A Meeting With The President of India
On Tuesday, 29th August, a five member delegation led by Dr. Ranjana Kumari, had the honour of meeting the President of India, Shri Ram Nath Kovind, at Rashtrapati Bhavan.The delegation included Ms Ranu Kayastha Bogal (Director – Policy, Research & Campaigns, Oxfam India), Ms Sara Pilot (Director, Centre for Equity and Inclusion, CEQUIN), Ms Vinodhini Moses (National General Secretary, YWCA India) and Ms Gayatri (Women Power Connect).
The meeting was to congratulate him, along with discuss with him the pending status of the Women’s Reservation Bill. The President shared our concern, and assured the delegation of his support.
To recapitulate the journey of this protest, let us take a step back in time. The history of women’s reservation began in the 1980s with the Karnataka Zilla Parishads, Taluk Panchayat Samitis, Mandal Panchayats and Nyaya Panchayats Act, 1983, reserving 25% seats for women, making it the first state to do so. At that time, many seats went vacant due to less number of candidates. In 1987, roughly three women contested for one seat when the elections were held in 1987. Orissa implemented 33% reservation much before the 73rd Constitutional Amendment. It also decided that if a sarpanch (elected or nominated) was a man, then his deputy will be a woman.
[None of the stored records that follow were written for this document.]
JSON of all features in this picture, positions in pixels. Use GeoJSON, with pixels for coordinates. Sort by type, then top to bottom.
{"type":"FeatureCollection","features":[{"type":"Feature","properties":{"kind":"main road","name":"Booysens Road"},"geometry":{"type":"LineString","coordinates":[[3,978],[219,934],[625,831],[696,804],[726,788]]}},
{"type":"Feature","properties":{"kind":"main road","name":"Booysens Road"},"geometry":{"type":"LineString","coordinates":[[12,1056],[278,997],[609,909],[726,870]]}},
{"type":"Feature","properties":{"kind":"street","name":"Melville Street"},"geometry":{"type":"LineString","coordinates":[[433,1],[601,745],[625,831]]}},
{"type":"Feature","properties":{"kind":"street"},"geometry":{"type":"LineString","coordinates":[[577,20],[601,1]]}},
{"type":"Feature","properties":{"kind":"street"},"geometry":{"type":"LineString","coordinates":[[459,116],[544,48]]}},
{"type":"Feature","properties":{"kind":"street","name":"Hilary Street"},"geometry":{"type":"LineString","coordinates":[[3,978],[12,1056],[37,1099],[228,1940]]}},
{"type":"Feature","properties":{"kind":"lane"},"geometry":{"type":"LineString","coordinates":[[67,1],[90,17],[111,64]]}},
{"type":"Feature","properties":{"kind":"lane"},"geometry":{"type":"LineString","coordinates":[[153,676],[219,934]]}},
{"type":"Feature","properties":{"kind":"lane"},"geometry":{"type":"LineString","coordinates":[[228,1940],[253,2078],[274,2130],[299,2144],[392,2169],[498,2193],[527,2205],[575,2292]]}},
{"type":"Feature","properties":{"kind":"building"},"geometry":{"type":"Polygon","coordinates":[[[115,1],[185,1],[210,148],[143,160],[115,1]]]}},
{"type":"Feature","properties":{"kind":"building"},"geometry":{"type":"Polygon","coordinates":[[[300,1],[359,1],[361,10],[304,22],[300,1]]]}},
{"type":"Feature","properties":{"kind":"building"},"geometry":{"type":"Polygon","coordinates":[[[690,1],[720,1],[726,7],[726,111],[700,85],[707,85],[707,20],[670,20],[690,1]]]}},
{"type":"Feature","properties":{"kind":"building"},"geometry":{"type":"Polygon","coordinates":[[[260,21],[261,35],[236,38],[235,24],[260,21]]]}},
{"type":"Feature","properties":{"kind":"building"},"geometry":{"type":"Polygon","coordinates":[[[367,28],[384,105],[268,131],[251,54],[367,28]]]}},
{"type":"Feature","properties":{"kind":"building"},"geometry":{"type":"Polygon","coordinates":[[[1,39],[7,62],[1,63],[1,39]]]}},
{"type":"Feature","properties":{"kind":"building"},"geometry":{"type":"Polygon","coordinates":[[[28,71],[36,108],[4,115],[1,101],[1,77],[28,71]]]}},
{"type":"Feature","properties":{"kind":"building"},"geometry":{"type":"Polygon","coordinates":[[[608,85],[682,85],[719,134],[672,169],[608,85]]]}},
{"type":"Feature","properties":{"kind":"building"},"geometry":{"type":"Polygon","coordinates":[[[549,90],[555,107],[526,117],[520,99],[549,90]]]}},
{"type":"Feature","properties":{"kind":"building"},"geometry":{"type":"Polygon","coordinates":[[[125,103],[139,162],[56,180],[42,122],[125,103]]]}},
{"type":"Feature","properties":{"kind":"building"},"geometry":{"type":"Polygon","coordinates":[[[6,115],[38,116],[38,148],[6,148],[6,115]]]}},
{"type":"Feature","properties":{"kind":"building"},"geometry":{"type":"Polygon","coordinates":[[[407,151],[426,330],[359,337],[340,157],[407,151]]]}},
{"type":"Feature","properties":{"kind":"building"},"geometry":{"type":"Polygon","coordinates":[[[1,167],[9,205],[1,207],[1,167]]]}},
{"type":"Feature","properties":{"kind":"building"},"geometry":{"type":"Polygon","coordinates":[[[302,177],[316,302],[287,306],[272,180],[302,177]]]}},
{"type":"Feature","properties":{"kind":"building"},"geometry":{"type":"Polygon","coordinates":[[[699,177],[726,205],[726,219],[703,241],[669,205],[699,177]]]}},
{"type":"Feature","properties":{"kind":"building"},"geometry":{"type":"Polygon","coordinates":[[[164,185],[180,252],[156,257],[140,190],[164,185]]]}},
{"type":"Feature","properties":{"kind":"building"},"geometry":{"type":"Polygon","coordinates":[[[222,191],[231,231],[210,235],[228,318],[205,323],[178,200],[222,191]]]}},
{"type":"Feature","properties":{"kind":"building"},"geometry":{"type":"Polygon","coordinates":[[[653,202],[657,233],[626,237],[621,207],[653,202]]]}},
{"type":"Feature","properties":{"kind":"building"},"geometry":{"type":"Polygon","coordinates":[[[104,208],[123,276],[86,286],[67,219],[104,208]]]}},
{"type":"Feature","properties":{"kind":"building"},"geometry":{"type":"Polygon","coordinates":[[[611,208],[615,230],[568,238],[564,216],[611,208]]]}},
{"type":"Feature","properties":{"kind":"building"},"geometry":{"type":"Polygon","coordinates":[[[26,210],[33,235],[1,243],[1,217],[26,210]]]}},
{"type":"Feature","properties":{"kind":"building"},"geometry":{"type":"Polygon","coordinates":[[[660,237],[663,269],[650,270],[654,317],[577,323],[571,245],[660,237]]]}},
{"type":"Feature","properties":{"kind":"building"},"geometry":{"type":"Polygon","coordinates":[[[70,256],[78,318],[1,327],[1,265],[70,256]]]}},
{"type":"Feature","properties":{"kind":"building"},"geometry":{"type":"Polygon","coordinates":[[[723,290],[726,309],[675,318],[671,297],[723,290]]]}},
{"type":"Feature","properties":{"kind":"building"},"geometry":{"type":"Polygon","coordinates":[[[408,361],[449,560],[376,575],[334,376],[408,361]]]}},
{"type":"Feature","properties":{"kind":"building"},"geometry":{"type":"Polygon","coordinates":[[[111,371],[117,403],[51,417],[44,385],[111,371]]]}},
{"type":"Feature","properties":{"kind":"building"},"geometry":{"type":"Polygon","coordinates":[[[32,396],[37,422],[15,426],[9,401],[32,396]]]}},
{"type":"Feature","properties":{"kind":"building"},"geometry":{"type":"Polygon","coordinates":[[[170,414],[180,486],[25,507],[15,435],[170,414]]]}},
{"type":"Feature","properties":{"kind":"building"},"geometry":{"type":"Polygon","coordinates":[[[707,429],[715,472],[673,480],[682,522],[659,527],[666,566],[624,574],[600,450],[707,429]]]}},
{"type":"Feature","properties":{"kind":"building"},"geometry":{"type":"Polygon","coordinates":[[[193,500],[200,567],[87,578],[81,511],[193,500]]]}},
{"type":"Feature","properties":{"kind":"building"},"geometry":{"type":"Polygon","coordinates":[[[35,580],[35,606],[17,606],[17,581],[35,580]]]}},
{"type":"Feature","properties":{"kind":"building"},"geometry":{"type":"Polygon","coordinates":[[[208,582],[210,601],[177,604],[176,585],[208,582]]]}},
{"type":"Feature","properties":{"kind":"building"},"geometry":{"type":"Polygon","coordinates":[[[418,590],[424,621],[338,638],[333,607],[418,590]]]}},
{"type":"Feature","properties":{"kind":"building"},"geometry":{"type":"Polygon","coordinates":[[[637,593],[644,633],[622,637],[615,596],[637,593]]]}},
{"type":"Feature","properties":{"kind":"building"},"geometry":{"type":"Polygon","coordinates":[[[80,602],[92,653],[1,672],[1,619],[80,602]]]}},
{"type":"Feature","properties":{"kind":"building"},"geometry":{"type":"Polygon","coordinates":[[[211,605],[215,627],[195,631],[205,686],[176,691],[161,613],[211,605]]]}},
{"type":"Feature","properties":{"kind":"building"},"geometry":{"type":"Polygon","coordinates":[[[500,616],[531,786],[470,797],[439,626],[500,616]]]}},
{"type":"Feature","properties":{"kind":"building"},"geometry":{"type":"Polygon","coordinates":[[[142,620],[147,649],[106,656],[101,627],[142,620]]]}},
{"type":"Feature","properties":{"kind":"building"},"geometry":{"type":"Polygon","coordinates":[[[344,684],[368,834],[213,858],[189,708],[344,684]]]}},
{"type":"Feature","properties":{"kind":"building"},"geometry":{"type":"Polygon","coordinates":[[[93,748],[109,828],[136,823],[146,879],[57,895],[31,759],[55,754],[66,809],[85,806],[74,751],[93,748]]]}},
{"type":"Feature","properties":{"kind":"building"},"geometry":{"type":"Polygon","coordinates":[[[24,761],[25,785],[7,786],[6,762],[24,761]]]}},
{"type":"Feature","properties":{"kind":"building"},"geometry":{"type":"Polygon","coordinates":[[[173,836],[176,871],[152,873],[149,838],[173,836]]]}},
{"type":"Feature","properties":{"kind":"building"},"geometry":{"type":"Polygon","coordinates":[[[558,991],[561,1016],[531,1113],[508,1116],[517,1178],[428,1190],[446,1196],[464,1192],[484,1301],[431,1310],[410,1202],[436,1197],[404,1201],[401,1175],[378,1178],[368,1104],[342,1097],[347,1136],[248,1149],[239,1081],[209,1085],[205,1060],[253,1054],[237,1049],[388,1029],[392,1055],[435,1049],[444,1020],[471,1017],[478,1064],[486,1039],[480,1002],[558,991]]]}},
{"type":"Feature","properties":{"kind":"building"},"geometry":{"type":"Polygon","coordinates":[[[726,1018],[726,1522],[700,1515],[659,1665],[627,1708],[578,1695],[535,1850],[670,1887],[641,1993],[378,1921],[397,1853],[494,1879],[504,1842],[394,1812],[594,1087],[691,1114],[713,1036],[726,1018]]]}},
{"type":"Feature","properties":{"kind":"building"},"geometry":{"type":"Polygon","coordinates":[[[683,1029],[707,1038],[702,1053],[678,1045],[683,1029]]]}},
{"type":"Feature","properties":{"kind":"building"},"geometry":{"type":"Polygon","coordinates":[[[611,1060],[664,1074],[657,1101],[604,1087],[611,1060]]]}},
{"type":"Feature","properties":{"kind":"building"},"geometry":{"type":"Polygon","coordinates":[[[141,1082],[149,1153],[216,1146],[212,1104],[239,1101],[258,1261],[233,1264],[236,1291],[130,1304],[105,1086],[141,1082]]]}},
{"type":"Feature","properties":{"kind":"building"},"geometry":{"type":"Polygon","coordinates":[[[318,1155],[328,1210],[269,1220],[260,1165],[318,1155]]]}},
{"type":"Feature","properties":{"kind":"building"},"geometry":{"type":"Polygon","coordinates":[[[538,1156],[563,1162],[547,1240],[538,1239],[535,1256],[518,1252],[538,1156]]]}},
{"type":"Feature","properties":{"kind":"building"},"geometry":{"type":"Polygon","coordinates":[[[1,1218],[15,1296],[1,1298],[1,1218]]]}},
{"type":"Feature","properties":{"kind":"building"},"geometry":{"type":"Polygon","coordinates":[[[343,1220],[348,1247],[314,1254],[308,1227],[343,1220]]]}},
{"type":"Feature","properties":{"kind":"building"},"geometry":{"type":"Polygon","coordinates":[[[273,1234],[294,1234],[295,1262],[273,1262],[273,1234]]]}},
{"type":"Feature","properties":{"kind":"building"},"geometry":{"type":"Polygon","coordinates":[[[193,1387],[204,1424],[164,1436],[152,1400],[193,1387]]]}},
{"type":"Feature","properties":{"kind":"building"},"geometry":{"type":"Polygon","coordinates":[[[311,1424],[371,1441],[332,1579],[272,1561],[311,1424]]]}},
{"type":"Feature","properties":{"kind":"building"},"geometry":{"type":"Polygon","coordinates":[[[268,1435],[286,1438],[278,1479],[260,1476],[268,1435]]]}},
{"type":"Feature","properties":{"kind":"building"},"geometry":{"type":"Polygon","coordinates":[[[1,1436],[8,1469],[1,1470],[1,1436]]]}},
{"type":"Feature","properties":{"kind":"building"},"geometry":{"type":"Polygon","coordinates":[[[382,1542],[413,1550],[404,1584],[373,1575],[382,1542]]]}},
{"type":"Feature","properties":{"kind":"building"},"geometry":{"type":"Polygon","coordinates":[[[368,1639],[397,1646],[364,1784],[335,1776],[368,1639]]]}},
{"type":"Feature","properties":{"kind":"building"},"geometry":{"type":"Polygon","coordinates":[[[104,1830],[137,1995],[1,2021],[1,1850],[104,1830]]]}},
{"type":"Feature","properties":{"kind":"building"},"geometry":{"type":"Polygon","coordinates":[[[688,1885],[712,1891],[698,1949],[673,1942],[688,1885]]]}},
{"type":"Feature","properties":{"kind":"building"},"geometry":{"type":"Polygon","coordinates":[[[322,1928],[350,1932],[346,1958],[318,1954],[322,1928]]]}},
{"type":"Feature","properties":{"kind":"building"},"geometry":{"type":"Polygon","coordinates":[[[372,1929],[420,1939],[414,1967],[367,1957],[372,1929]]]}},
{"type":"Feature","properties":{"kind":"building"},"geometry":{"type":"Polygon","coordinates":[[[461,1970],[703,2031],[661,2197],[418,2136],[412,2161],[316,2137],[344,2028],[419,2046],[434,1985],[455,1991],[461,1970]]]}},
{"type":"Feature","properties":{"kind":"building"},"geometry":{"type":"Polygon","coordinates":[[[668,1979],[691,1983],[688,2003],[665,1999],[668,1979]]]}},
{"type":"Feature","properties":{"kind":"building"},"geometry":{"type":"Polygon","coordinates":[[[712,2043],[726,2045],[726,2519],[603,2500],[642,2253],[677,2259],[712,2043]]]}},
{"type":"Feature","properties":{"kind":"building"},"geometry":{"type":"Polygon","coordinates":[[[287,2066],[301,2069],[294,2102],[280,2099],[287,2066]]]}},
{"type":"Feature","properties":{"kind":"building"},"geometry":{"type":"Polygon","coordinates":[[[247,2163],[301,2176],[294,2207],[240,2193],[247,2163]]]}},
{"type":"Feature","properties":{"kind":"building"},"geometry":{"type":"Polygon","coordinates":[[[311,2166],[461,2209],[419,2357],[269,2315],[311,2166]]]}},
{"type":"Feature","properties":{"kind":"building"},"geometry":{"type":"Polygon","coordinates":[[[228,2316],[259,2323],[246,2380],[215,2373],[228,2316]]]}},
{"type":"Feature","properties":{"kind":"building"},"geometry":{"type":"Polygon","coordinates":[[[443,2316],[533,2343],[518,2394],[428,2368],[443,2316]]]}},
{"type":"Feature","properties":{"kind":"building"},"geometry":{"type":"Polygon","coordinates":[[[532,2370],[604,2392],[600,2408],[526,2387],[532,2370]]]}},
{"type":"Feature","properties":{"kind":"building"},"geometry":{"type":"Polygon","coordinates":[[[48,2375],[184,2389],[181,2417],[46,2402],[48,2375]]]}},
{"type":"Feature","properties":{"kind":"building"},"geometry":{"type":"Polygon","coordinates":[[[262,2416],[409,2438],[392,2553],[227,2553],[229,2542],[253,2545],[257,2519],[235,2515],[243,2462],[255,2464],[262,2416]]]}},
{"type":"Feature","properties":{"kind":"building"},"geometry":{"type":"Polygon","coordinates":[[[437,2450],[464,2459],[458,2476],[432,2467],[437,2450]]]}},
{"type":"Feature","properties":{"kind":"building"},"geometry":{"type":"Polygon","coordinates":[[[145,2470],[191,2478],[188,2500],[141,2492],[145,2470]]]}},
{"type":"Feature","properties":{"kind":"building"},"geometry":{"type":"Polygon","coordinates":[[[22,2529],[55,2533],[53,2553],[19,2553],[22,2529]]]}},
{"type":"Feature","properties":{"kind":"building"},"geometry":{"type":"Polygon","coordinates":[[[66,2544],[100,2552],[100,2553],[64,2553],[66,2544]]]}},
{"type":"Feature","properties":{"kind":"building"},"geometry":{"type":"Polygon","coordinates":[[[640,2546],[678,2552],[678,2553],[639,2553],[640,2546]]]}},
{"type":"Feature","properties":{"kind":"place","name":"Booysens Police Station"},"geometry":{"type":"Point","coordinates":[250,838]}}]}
The 64th and 65th constitutional amendments that Prime Minister Rajiv Gandhi introduced in Parliament on May 15, 1989, reserved 30% seats for women. But the Bills were defeated in the Rajya Sabha. Finally, the Narasimha Rao government passed the Bill. In the 72nd and 73rd constitutional amendments introduced in September 1991 (which became the 73rd and 74th in 1992), the reservation did not go up further; it remained at 33%. In 1993, it became part of the Constitution. Thanks to the amendments, women joined politics in large numbers, changing the scope of political debate and ideas like gender-budgeting were popularised.
Bihar took a step forward in 2009 by reserving 50% seats for women in local governments. Seventeen other states followed. But attempts to introduce 33% reservation for women in Parliament have failed. In 1996, the 81st constitutional amendment Bill for 33% seats for women in Parliament was introduced in the Lok Sabha. It was reintroduced in 1998 as the 84th amendment and again in 1999. In 2003, the Bill failed to clear the House twice. Finally, in 2010 it was passed in the Rajya Sabha but as of 2016, it is still pending in the Lok Sabha.
The WRB was passed by the Upper House (Rajya Sabha) of Parliament on 9th March 2010, but for it to be converted into an act, it must be passed by the Lok Sabha and signed by the Honourable President. As part of the National Alliance for Women’s Reservation Bill, along with various other organizations, Centre for Social Research has been actively pursuing the passage of the WRB in the Lok Sabha. We have organized many rallies, press conferences and meetings with various political leaders on this subject. We have also gone to several parts of the country, and mobilized women at the panchayat level, who also want quick passage of this bill.